(Beginning of Data for analysis)

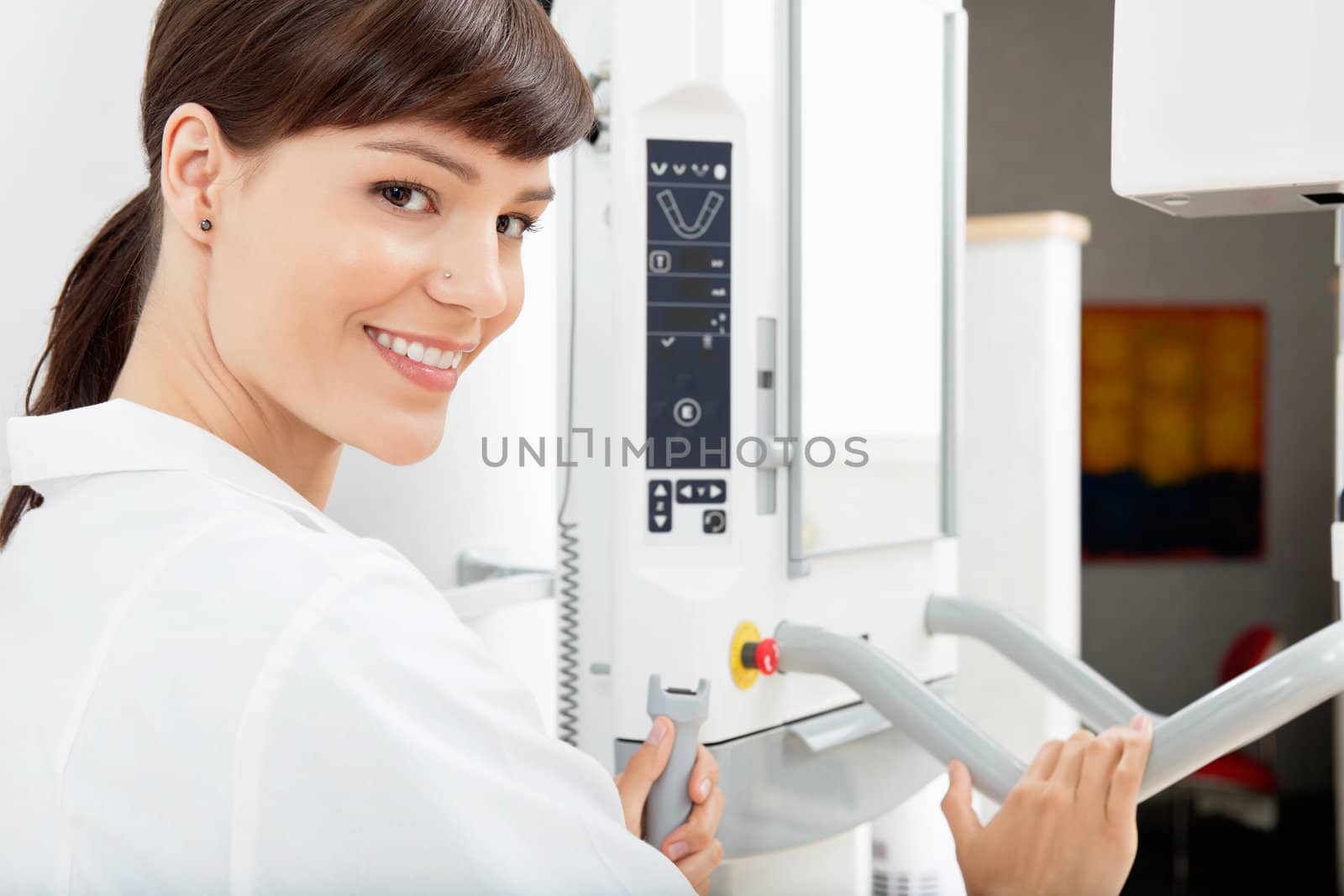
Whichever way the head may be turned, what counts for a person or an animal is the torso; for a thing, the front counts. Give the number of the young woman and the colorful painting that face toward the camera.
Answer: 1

(End of Data for analysis)
(Beginning of Data for analysis)

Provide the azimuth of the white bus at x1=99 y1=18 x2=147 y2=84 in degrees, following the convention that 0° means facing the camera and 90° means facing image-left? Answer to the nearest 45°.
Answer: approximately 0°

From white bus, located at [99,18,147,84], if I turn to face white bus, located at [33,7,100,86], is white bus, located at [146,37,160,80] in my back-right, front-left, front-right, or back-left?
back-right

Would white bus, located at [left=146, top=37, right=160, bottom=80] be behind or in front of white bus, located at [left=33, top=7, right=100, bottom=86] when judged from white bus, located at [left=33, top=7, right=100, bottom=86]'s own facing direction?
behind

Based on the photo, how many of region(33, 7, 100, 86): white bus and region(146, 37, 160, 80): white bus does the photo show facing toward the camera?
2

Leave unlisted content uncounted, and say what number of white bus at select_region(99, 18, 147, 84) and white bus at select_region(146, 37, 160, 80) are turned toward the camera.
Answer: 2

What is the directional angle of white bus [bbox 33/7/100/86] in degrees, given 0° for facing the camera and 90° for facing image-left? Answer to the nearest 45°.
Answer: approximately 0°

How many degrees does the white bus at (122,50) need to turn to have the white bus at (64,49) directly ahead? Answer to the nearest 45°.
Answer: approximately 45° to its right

(End of Data for analysis)
(Beginning of Data for analysis)

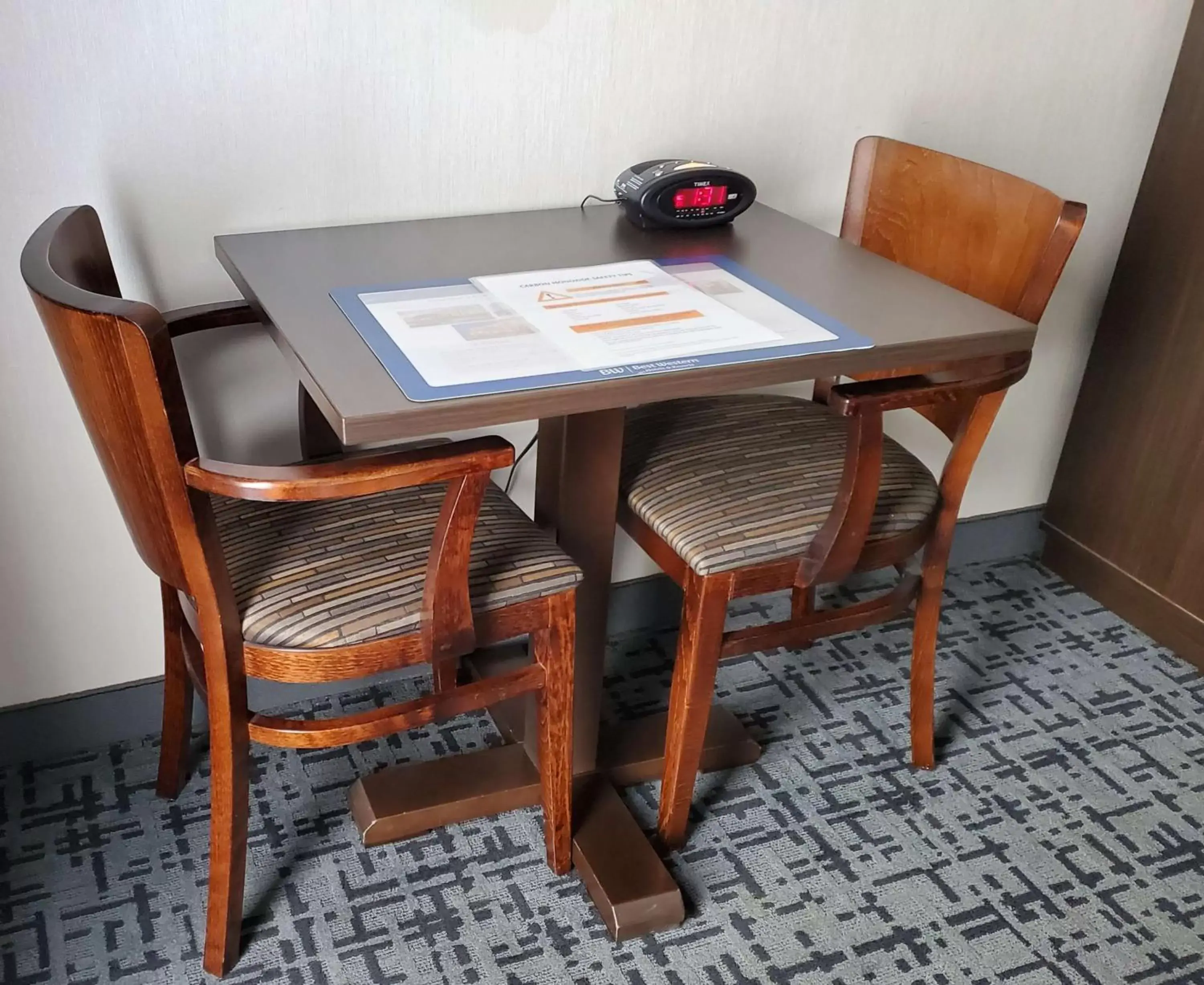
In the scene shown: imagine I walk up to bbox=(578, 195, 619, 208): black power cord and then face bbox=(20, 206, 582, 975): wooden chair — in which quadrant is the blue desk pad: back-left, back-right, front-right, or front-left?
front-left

(End of Data for analysis)

→ Exercise objective: Locate every line in the records that contains the word "toward", and copy each such line in full.

→ Result for this task:
Whichever way the head may be turned, what counts for a person or an animal is the torso; for a thing, the front counts. Give the number of the young woman and the colorful painting that face toward the camera.
Based on the photo, how many of region(33, 7, 100, 86): white bus and region(146, 37, 160, 80): white bus does the photo show facing toward the camera?
Leave unlisted content uncounted, and say what number of white bus at select_region(99, 18, 147, 84) and white bus at select_region(146, 37, 160, 80) are turned toward the camera.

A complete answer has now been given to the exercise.